Since our job sets interactive: true, this means the cluster stays running after the job is finished, and we can interactively shell in and submit a job, e.g.,:
$ kubectl exec -it -n hyperqueue-operator hyperqueue-sample-server-0-0-bbbh2 bash
# Running manually on the command line
$ mpirun -np 2 --map-by socket lmp -v x 2 -v y 2 -v z 2 -in in.reaxc.hns -nocite
# Submitting the job
$ hq submit mpirun -np 2 --map-by socket lmp -v x 2 -v y 2 -v z 2 -in in.reaxc.hns -nocite
Job submitted successfully, job ID: 2
It should be RUNNING fairly quickly:
$ hq job list
+----+------+---------+-------+
| ID | Name | State | Tasks |
+----+------+---------+-------+
| 1 | lmp | RUNNING | 1 |
+----+------+---------+-------+
When it's done it will pop off the queue, and you can add --all
. Here we see our current running job and the previous one:
$ hq job list --all
+----+--------+----------+-------+
| ID | Name | State | Tasks |
+----+--------+----------+-------+
| 1 | lammps | FINISHED | 1 |
| 2 | mpirun | RUNNING | 1 |
+----+--------+----------+-------+
If you don't specify a --log
file, depending on where you run it, the logs can show up on any worker,
typically in the same working directory in a directory called log-N
(e.g., log-4). And that's it!
When you are finished:
$ kind delete cluster
mkdir hyperqueue-operator
cd hyperqueue-operator/
operator-sdk init --domain flux-framework.org --repo github.com/converged-computing/hyperqueue-operator
operator-sdk create api --version v1alpha1 --kind Hyperqueue --resource --controller
This project aims to follow the Kubernetes Operator pattern.
It uses Controllers, which provide a reconcile function responsible for synchronizing resources until the desired state is reached on the cluster.
There are a lot of arguments and ways we can customize submit (that likely we want to experiment with):
# hq submit --help
Submit a job to HyperQueue
Usage: hq submit [OPTIONS] <COMMANDS>...
Arguments:
<COMMANDS>...
Command that should be executed by each task
Options:
--nodes <NODES>
Number of nodes; 0
[default: 0]
--cpus <CPUS>
Number and placement of CPUs for each job
--resource <RESOURCE>
Generic resource request in the form <NAME>=<AMOUNT>
--time-request <TIME_REQUEST>
Minimal lifetime of the worker needed to start the job
[default: 0ms]
--name <NAME>
Name of the job
--pin <PIN>
Pin the job to the cores specified in `--cpus`
[possible values: taskset, omp]
--cwd <CWD>
Working directory for the submitted job.

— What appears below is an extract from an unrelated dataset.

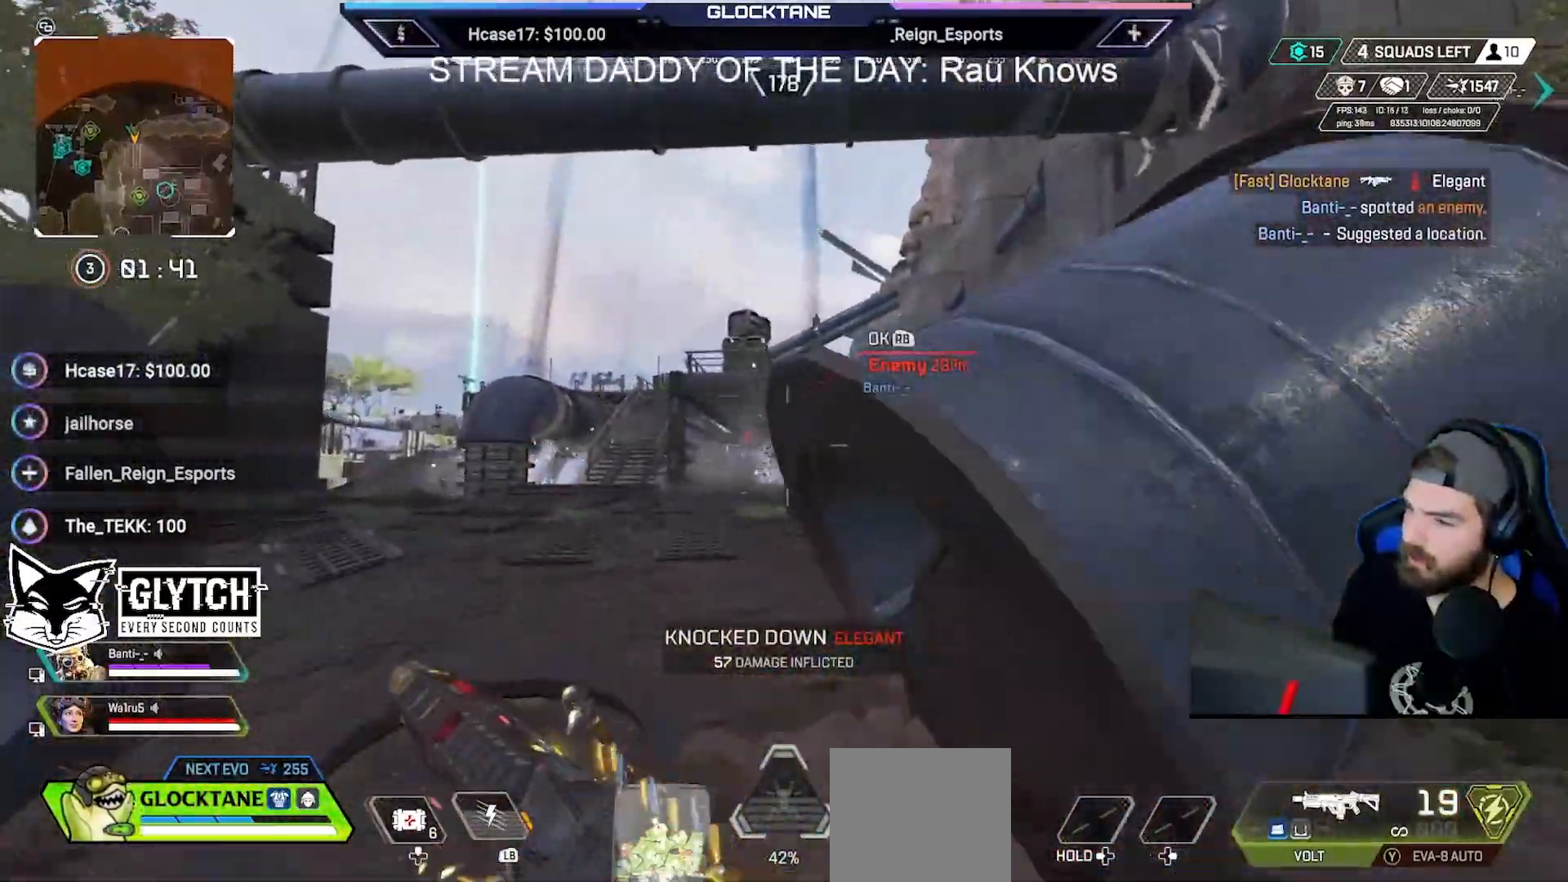
{"buttons": ["L2", "R2"], "left_stick": "up", "right_stick": "center", "events": [[383, "L2", "down"], [433, "left_stick", "up"], [483, "R2", "down"]]}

The path must be accessible from worker nodes [default: %{SUBMIT_DIR}]
--stdout <STDOUT>
Path where the standard output of the job will be stored. The path must be accessible from worker nodes
--stderr <STDERR>
Path where the standard error of the job will be stored. The path must be accessible from worker nodes
--env <ENV>
Specify additional environment variable for the job. You can pass this flag multiple times to pass multiple variables
`--env=KEY=VAL` - set an environment variable named `KEY` with the value `VAL`
--each-line <EACH_LINE>
Create a task array where a task will be created for each line of the given file. The corresponding line will be passed to the task in environment variable `HQ_ENTRY`
--from-json <FROM_JSON>
Create a task array where a task will be created for each item of a JSON array stored in the given file. The corresponding item from the array will be passed as a JSON string to the task in environment variable `HQ_ENTRY`
--array <ARRAY>
Create a task array where a task will be created for each number in the specified number range. Each task will be passed an environment variable `HQ_TASK_ID`.

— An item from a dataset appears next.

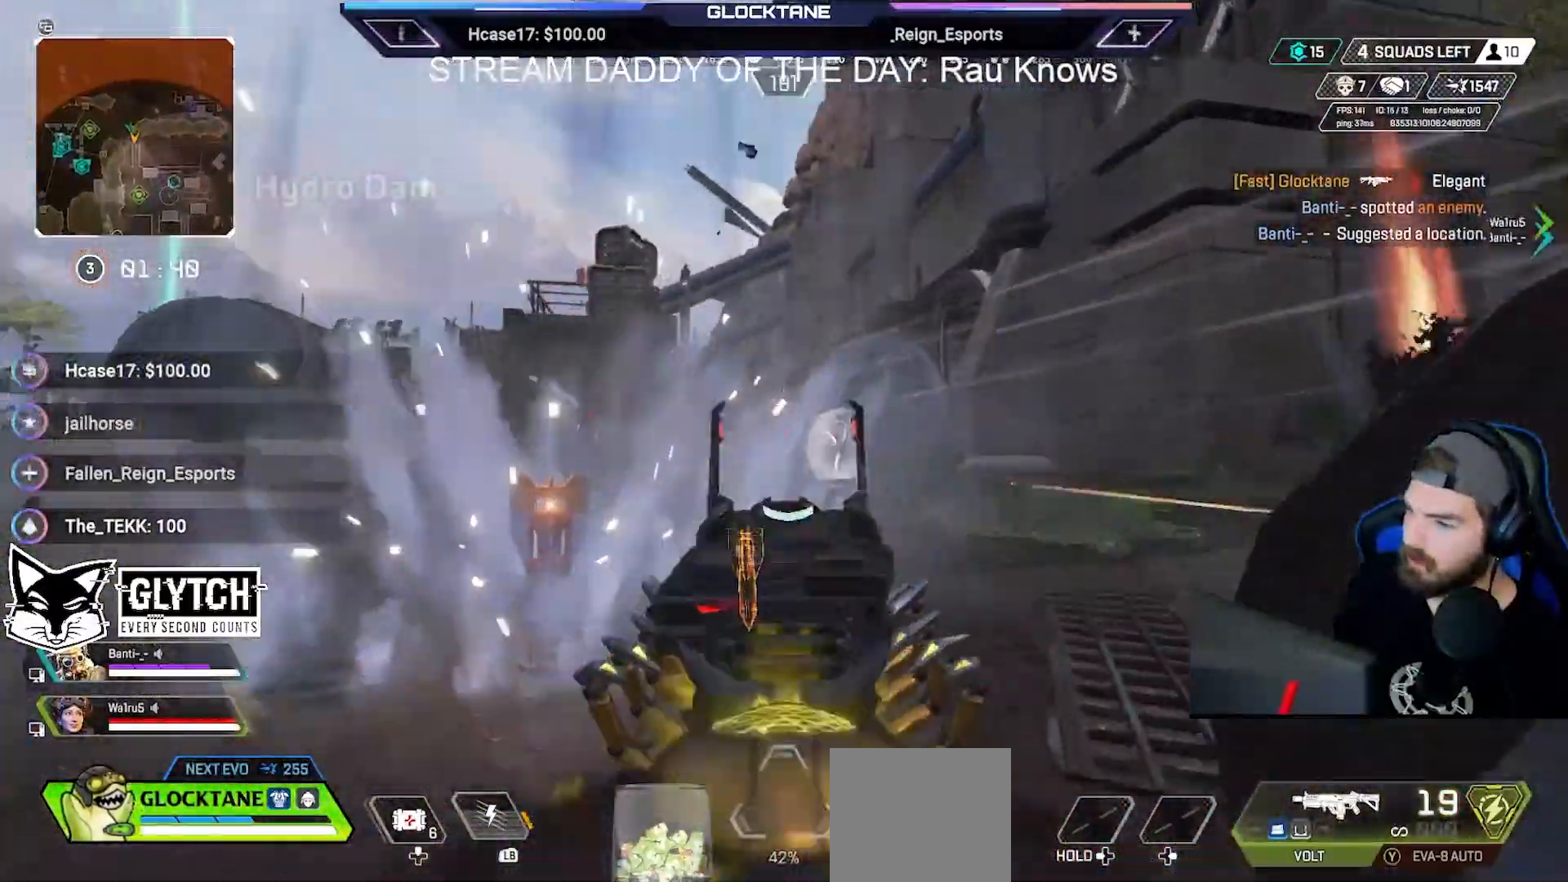
{"buttons": ["L2", "R2"], "left_stick": "up-left", "right_stick": "down-right", "events": [[233, "right_stick", "right"], [283, "right_stick", "center"], [300, "left_stick", "up-left"], [467, "right_stick", "down-right"]]}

`--array=5` - create task array with one job with task ID 5
`--array=3-5` - create task array with three jobs with task IDs 3, 4, 5
--max-fails <MAX_FAILS>
Maximum number of permitted task failures. If this limit is reached, the job will fail immediately
--priority <PRIORITY>
Priority of each task
[default: 0]
--time-limit <TIME_LIMIT>
Time limit per task. E.g. --time-limit=10min
--log <LOG>
Stream the output of tasks into this log file
--task-dir
Create a temporary directory for task, path is provided in HQ_TASK_DIR The directory is automatically deleted when task is finished
--crash-limit <CRASH_LIMIT>
Limits how many times may task be in a running state while worker is lost. If the limit is reached, the task is marked as failed. If the limit is zero, the limit is disabled
[default: 5]
--wait
Wait for the job to finish
--progress
Interactively observe the progress of the submitted job
--stdin
Capture stdin and start the task with the given stdin; the job will be submitted when the stdin is closed
--directives <DIRECTIVES>
Select directives parsing mode.
`auto`: Directives will be parsed if the suffix of the first command is ".sh".
`file`: Directives will be parsed regardless of the first command extension.

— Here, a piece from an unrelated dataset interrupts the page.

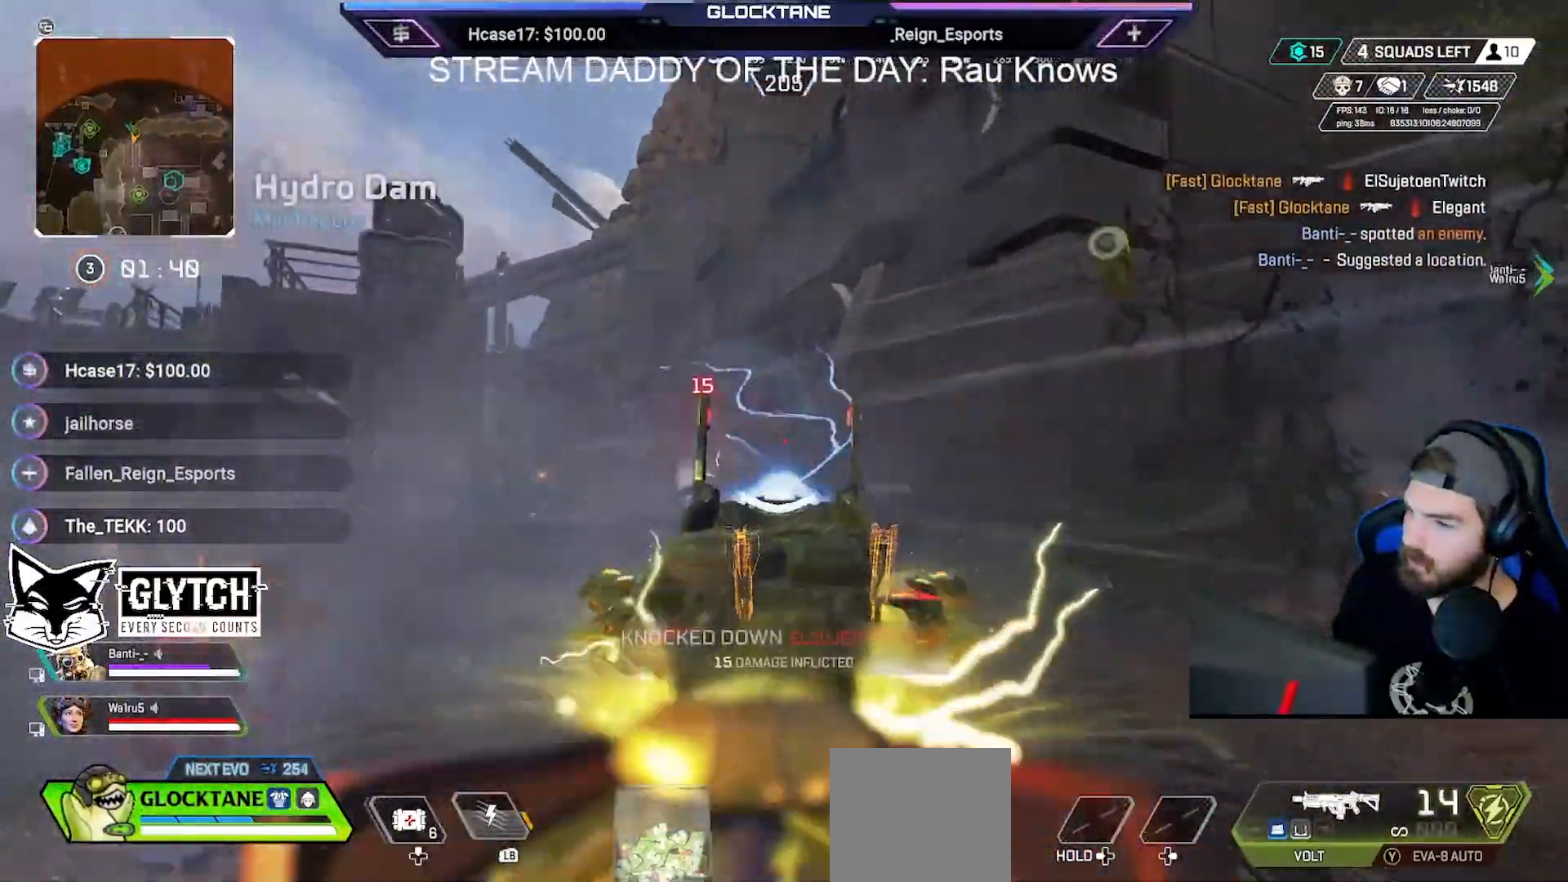
{"buttons": [], "left_stick": "up", "right_stick": "center", "events": [[50, "right_stick", "center"], [100, "R2", "up"], [133, "L2", "up"], [217, "X", "down"], [217, "left_stick", "up"], [267, "X", "up"]]}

`stdin`: Directives will be parsed from standard input passed to `hq submit` instead from the submitted command.
`off`: Directives will not be parsed.
If enabled, HQ will parse `#HQ` directives from a file located in the first entered command. Parameters following the `#HQ` prefix will be used as parameters for `hq submit`.
Example (script.sh):
#!/bin/bash
#HQ --name my-job
#HQ --cpus=2
program --foo=bar
[default: auto]
[possible values: auto, file, stdin, off]
-h, --help
Print help (see a summary with '-h')
GLOBAL OPTIONS:
--server-dir <SERVER_DIR>
Path to a directory that stores HyperQueue access files
[env: HQ_SERVER_DIR=]
--colors <COLORS>
Console color policy
[default: auto]
[possible values: auto, always, never]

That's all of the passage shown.